What did the poet Cowper mean by 'a Roman meal — a radish and an egg'? A bit meagre by 18th-century English standards but a splendid snack, containing nearly all the body needs. And what argument was Diderot, the encyclopaedist, deploying when he said, 'Consider this egg. It will overturn all the schools of theology and all the temples of the earth.' I suppose he was having a preDarwinian crack at belief in revealed religion. But I'm not so sure that the study of eggs, however ancient, tells us much about the existence of God. To me, an egg is an extraordinary thing, so delicate yet so powerful in its utility, it suggests that nothing short of a Supreme Being could have brought it into existence.

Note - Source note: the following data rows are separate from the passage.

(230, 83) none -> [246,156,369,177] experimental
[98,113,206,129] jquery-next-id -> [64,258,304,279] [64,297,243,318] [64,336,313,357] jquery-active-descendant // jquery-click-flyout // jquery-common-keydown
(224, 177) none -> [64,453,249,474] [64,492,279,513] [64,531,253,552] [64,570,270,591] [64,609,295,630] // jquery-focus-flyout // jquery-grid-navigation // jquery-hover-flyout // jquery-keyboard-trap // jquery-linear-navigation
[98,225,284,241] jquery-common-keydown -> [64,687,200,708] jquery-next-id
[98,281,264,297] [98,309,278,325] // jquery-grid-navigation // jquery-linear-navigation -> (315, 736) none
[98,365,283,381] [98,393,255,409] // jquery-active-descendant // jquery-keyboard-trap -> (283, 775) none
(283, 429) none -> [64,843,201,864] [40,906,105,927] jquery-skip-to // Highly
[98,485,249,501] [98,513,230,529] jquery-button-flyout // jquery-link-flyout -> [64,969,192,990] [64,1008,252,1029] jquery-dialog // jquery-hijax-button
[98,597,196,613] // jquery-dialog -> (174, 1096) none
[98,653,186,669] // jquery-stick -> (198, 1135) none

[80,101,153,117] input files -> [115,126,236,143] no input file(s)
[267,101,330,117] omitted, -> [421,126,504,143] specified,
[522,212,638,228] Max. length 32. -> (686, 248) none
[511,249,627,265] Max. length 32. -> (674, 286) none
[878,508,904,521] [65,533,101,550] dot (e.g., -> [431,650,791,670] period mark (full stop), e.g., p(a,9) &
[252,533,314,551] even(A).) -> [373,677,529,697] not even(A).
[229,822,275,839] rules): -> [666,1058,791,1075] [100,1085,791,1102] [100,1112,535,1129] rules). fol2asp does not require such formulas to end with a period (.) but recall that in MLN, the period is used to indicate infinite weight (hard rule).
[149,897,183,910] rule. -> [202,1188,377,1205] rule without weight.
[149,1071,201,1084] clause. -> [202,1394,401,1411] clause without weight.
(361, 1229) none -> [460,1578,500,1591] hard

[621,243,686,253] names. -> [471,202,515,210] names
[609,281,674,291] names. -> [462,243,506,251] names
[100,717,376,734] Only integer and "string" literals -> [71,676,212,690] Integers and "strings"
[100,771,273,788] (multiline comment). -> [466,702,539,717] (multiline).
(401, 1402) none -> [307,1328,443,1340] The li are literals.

Among other properties, the egg demonstrates that Margaret Thatcher does have a sense of humour. When she was prime minister she attended the 50th anniversary dinner of the Institute for Economic Affairs. This was a large, self-important and tedious occasion, at which hundreds of men in black ties ate their way through half-a-dozen leisurely courses and then listened to many speeches. Mrs Thatcher, to her mounting irritation (and mine), discovered she was the last of ten speakers, each told to take not more than three minutes but going on for ten. At last she got up, and said with a voice like a whiplash of steel, 'As the last of ten speakers, and the only woman, I will say this. The cock may crow but it's the hen who lays the eggs.' There was stunned silence, broken by a hoot of laughter from me, with a sheepish few joining in.
Some time later I was in Seoul, attending a dinner given by the Revd Moon. There were Mrs Moon, many young Moons and other disciples. Asked if Mrs Thatcher was a feminist, I replied with the above story. Again there was a stunned silence, and the table turned to Revd Moon for a lead. He hesitated for a long moment. Then, suddenly, Mrs Moon — hitherto silent throughout the meal, as was her wont — saw the joke and broke into a roar of laughter. Slowly and reluctantly Moon himself began to laugh too, and then lesser moons and satellites. It took an egg to create this moment in cultural history.